Yoomins reproduce sexually, and at high efficiency. At present, they are confined to a single planet (for no explicable reason; apparently by choice), and thus suffer an overpopulation problem so intense it must be immediately apparent to the meanest intelligence among them. They are extremely blessed by nature in that a) contraception itself is trivially simple for them, and b) there are a number of alternative sexual recreations that offer no possibility of impregnation and are even more pleasurable than the procreative act itself. So what do yoomins do? They deify ignorance. They do their level best—knowing in advance that they cannot possibly succeed—to ensure that their young learn nothing about sex (not even simple hygiene) for as long as possible. Indeed, sexual ignorance in children is given the special name “innocence,” and considered not only a virtue, but the ultimate virtue. Yoomins deliberately go to enormous trouble to guarantee that their own young will begin their sex lives incompetently, with maximum possible emotional trauma, just as they are most fertile.
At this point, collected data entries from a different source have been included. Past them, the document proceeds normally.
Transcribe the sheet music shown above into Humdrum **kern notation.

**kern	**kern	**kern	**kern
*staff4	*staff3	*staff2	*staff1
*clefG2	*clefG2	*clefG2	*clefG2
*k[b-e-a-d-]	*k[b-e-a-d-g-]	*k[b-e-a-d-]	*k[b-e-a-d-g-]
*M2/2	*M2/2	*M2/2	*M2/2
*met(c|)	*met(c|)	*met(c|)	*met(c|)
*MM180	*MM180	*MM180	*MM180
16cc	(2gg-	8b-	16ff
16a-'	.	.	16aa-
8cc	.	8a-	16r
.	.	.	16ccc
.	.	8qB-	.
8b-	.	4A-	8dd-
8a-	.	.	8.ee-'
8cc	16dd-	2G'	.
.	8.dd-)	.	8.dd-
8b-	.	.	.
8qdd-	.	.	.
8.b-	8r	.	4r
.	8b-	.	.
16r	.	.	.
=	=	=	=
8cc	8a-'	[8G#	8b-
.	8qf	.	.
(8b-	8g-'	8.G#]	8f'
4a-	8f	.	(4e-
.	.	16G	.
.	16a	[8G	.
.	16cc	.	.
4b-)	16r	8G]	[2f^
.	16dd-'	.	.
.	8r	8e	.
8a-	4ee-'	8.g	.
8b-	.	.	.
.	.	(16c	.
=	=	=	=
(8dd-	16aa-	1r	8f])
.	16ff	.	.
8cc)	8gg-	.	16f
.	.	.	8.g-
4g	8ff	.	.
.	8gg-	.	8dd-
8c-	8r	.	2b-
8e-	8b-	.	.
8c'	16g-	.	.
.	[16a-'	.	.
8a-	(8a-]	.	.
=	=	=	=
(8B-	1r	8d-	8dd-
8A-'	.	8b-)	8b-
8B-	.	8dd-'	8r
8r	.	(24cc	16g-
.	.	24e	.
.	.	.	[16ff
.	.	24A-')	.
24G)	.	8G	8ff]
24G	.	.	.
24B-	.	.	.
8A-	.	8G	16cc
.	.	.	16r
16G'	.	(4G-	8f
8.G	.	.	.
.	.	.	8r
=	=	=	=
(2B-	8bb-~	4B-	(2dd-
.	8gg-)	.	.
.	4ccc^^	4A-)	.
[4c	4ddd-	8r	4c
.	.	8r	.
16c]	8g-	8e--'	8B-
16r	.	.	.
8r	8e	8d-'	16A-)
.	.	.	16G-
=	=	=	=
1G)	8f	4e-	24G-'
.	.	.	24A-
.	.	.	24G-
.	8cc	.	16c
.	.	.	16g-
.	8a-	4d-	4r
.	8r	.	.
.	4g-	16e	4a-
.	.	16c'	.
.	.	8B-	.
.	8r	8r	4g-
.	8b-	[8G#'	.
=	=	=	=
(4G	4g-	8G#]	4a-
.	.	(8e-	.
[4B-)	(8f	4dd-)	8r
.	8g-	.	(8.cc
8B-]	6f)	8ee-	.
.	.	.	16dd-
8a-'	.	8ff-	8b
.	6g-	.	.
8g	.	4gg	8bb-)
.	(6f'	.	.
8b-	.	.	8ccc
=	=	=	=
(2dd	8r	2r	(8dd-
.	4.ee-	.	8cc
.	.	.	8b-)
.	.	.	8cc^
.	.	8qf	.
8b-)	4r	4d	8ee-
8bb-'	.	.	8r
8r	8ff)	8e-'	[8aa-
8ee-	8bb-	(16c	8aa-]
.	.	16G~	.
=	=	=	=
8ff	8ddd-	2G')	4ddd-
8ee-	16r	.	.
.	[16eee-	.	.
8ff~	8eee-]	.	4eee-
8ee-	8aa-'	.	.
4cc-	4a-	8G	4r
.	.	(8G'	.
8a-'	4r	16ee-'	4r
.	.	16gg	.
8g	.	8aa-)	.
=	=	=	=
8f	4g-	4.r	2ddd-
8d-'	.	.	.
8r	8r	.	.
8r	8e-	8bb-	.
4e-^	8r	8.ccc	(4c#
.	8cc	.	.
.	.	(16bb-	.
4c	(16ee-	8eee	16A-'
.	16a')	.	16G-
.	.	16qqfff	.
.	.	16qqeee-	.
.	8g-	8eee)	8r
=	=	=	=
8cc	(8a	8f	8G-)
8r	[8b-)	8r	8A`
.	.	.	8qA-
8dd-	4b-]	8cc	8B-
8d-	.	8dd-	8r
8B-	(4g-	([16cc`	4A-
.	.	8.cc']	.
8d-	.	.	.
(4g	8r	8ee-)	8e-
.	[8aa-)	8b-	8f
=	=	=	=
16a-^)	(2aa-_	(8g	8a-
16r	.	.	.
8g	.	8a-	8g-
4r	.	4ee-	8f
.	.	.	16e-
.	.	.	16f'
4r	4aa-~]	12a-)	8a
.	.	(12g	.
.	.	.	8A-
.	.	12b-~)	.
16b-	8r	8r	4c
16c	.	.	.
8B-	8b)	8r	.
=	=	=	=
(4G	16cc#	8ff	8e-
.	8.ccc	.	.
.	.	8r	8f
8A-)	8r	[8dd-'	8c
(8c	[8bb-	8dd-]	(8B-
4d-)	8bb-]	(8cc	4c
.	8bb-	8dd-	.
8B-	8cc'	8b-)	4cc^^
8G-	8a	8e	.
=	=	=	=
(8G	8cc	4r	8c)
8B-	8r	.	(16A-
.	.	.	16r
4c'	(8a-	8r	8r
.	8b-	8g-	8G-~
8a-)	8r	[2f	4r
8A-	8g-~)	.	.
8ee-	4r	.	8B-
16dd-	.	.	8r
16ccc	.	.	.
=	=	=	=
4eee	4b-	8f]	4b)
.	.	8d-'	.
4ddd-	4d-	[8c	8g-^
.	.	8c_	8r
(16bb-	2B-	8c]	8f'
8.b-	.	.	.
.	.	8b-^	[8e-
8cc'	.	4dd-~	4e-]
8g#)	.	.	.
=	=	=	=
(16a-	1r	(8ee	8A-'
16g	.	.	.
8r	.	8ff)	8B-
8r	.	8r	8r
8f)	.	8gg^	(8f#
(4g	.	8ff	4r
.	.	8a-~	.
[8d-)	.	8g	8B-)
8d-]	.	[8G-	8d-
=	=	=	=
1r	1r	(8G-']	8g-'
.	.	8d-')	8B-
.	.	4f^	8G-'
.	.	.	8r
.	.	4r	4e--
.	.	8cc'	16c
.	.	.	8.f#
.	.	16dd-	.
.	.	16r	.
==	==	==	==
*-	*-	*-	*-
Recently yoomins developed technology which makes unintended conception a correctable mistake, long before a developing fetus could possibly possess a single functioning nerve cell or pain receptor—and so now, inevitably, the most revered and popular religious leader in the history of their planet tells them such technology is evil. He himself is a celibate. Life is nowhere near tough enough for the inhabitants of Sol III.
Yoomins made a terrible historical mistake. They destroyed or tamed every single predator that threatened them, from sabertooth to smallpox, and gained control over most natural catastrophes—long before they were emotionally prepared to do without them. They have become too accustomed to the regular sound of ringing alarm bells in their heads, and so will manufacture emergency if none arises naturally. In between emergencies, they fantasize about them. They are addicted to fear, and for some reason cannot admit it. They are neurologically wired up to deal with a more hostile environment than presently presents itself…and are undone by the lack of competition. They turn their own intelligence to making life difficult enough for their own comfort, for their innate sense of the rightness of things.